Notice: Undefined variable: result

Is this a bug?

bar() should be saved to $result, but it doesn't. However the condition works fine and it's trying to return $result or false statement (in case bar() is NULL or false)

PHP 5.4.24

Answer 1

That's because operators precedence. Do

function foo() {
    return ($result = bar()) ? $result : false;
}

-so assignment will be evaluated with higher precedence.

Answer 2

more elegant solution:

function foo() {
    return bar() ?: false; 
}

Answer 3

Can't we do just:

function foo() {
    return bar() ? $result : false;
}

function bar() {
    return "some_value";
}

foo();

Answer 4

Using the side-effect of a sub-expression within the same expression is always risky, even if the operator precedence is correct.
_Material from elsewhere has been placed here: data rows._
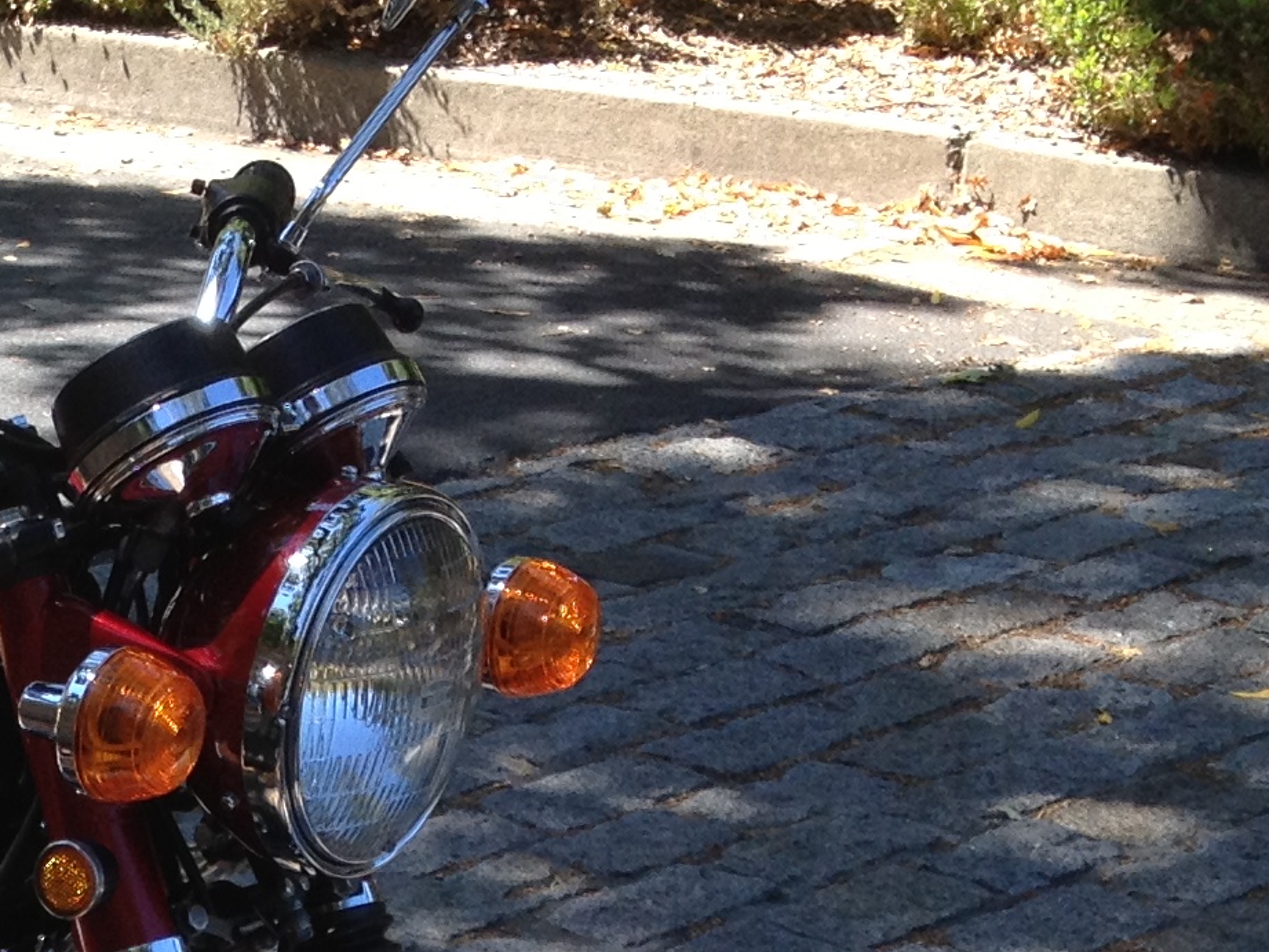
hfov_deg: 15.4
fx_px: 4546
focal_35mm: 124
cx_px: -230
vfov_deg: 11.5
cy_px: 1391
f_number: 2.4
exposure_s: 1/418
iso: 64
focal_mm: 4.28
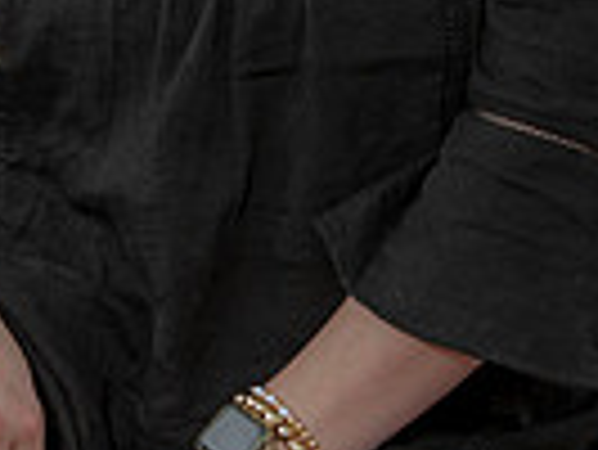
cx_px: 45
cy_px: -238
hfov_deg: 4.2
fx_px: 8109
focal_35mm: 469
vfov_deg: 3.2
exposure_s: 1/200
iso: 160
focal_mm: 112
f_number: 5
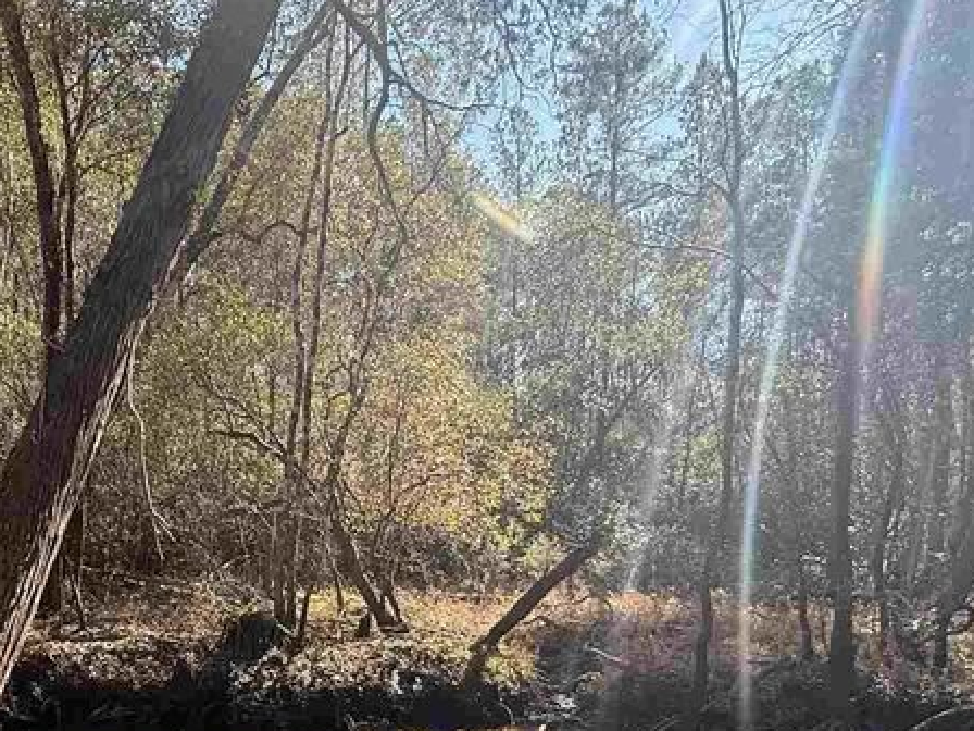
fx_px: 900
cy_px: 620
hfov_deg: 53.7
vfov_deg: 41.6
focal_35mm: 32
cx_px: 222
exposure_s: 1/461
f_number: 2.2
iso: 50
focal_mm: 2.22
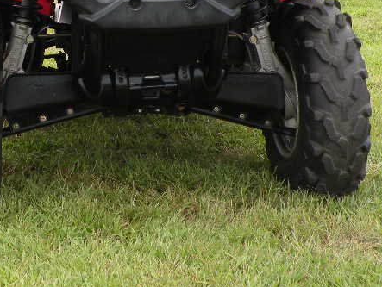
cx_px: 91
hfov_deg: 20.1
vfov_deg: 15.2
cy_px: 50
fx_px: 1071
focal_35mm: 97
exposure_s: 1/125
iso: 64
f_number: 4
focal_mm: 7.4
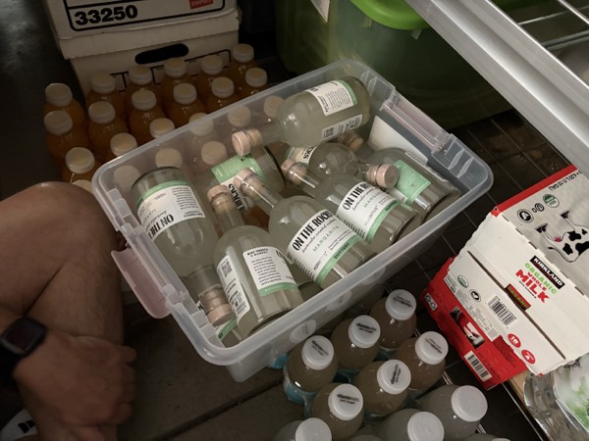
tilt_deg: -55.7
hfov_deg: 67.3
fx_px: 442
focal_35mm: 26
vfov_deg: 53.1
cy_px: 220
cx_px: 294
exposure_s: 1/30
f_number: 1.6
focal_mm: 5.96
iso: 640
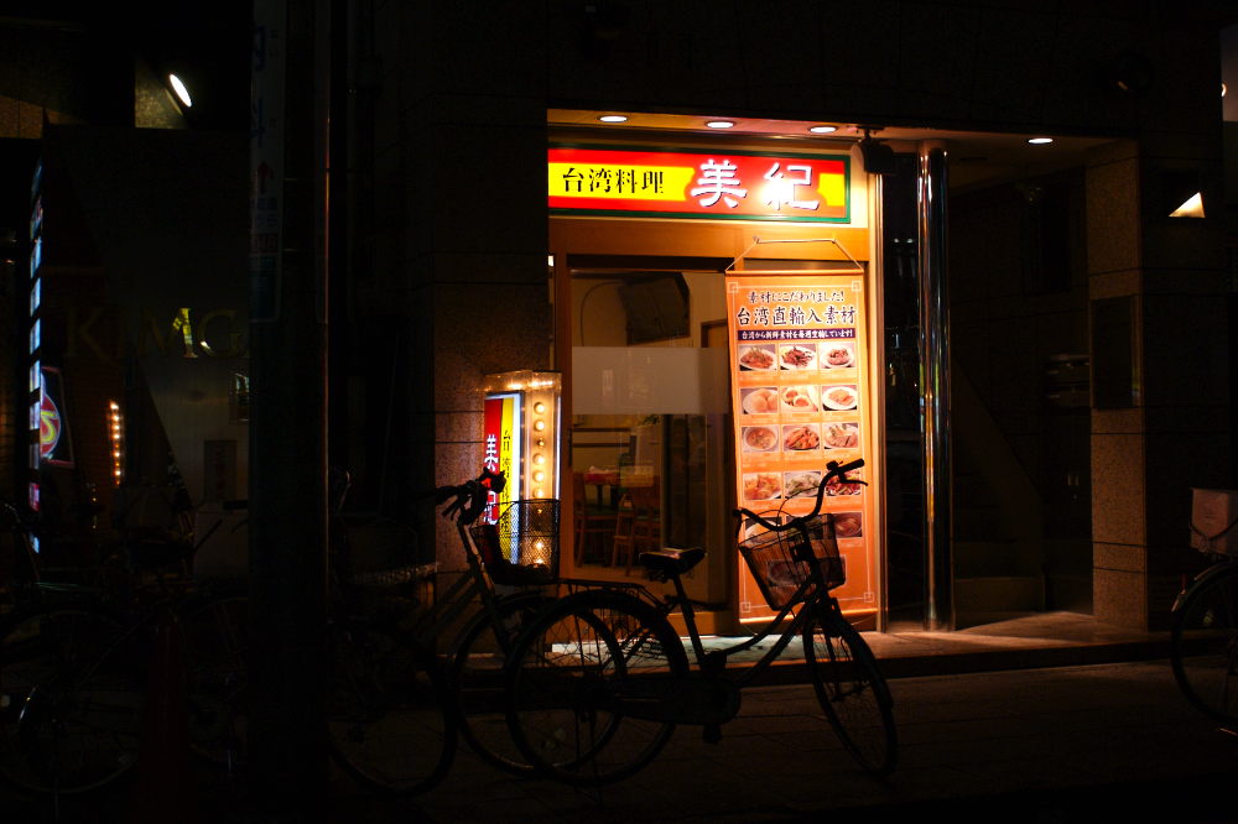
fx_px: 1341
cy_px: 412
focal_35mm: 39
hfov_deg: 49.6
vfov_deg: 34.2
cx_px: 619
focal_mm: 26
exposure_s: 1/40
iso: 250
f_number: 4.5
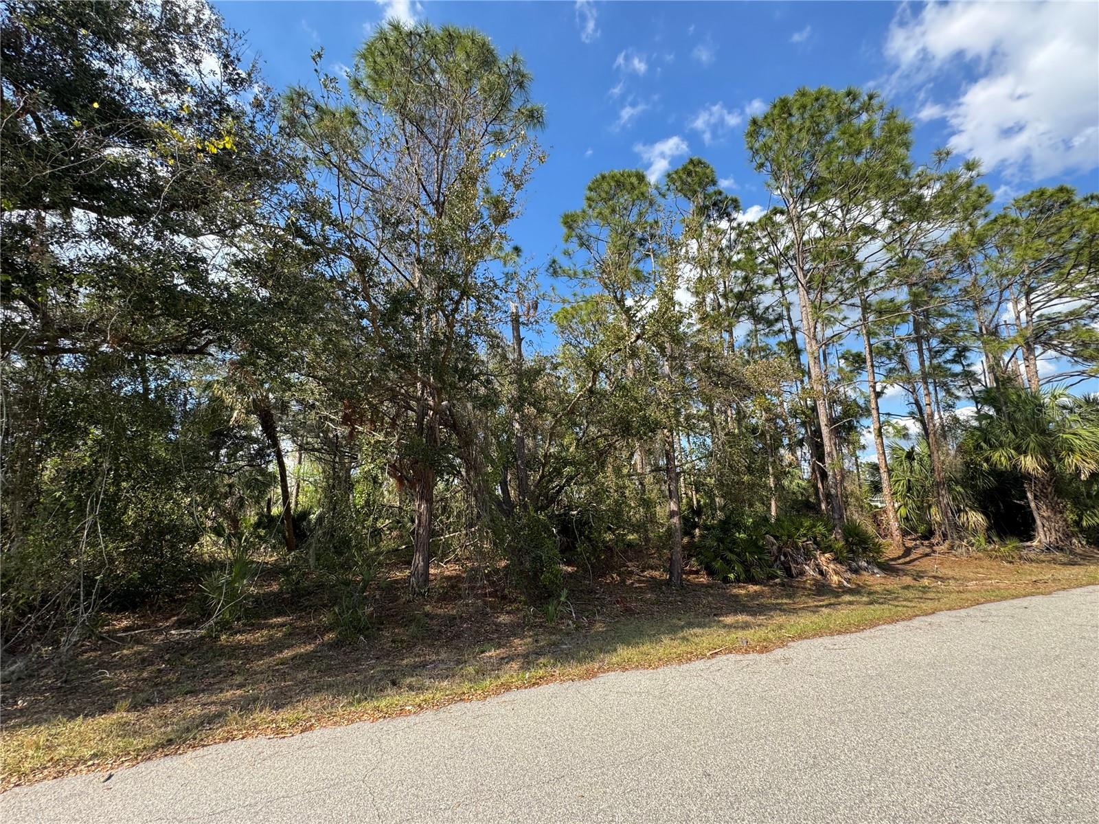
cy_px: 412
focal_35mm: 14
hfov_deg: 102.1
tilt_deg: +14.4
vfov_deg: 85.7
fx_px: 444
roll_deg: +2.2
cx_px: 550
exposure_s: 1/561
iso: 40
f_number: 2.2
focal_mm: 2.22
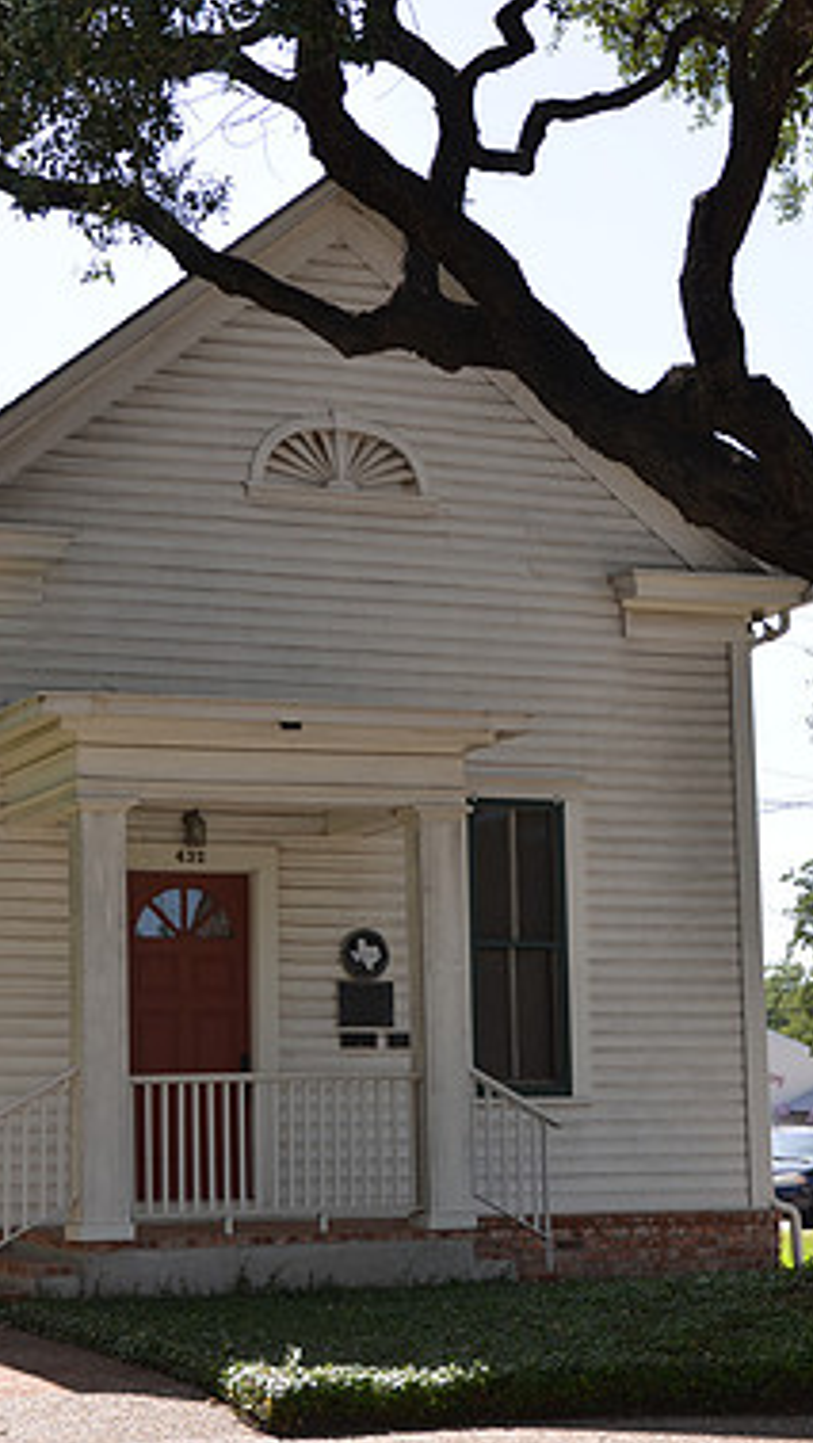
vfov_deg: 27.5
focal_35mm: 77
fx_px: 2947
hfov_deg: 15.7
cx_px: 370
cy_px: 729
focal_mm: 32
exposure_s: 1/250
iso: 100
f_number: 6.3
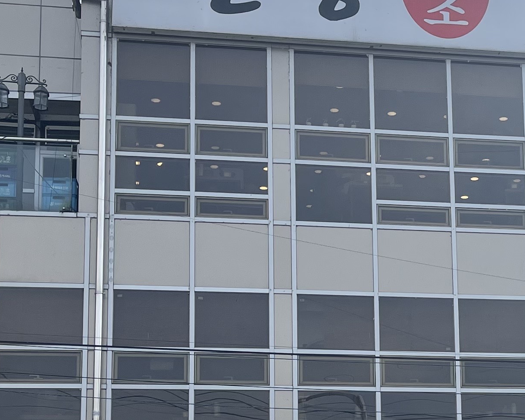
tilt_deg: +10.1
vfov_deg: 17.9
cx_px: 486
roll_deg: +1.9
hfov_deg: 22.1
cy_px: 407
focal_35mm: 84
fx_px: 1306
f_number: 1.6
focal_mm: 5.1
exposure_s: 1/2288
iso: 32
Even if it's necessary to evaluate the result of $result = bar() in order to test the condition, there's no general guarantee that that result will be used later in the expression, rather than a value taken before the assignment.

See for instance Operator Precedence vs Order of Evaluation which discusses this in the context of C++, and gives this classic example:

a = a++ + ++a; 

Having side-effects inside a condition is also hard to read - it might be read as $result == bar(), which would mean something entirely different.

So, in this case, the problem was just PHP's unfortunate associativity of ? :, but writing code like this is a bad idea anyway, and you can trivially make it much more readable and reliable by taking the side-effect out of the left-hand side:

$result = bar();
return $result ? $result : false;

Or in this case, assuming $result is not global or static:

return bar() ?: false;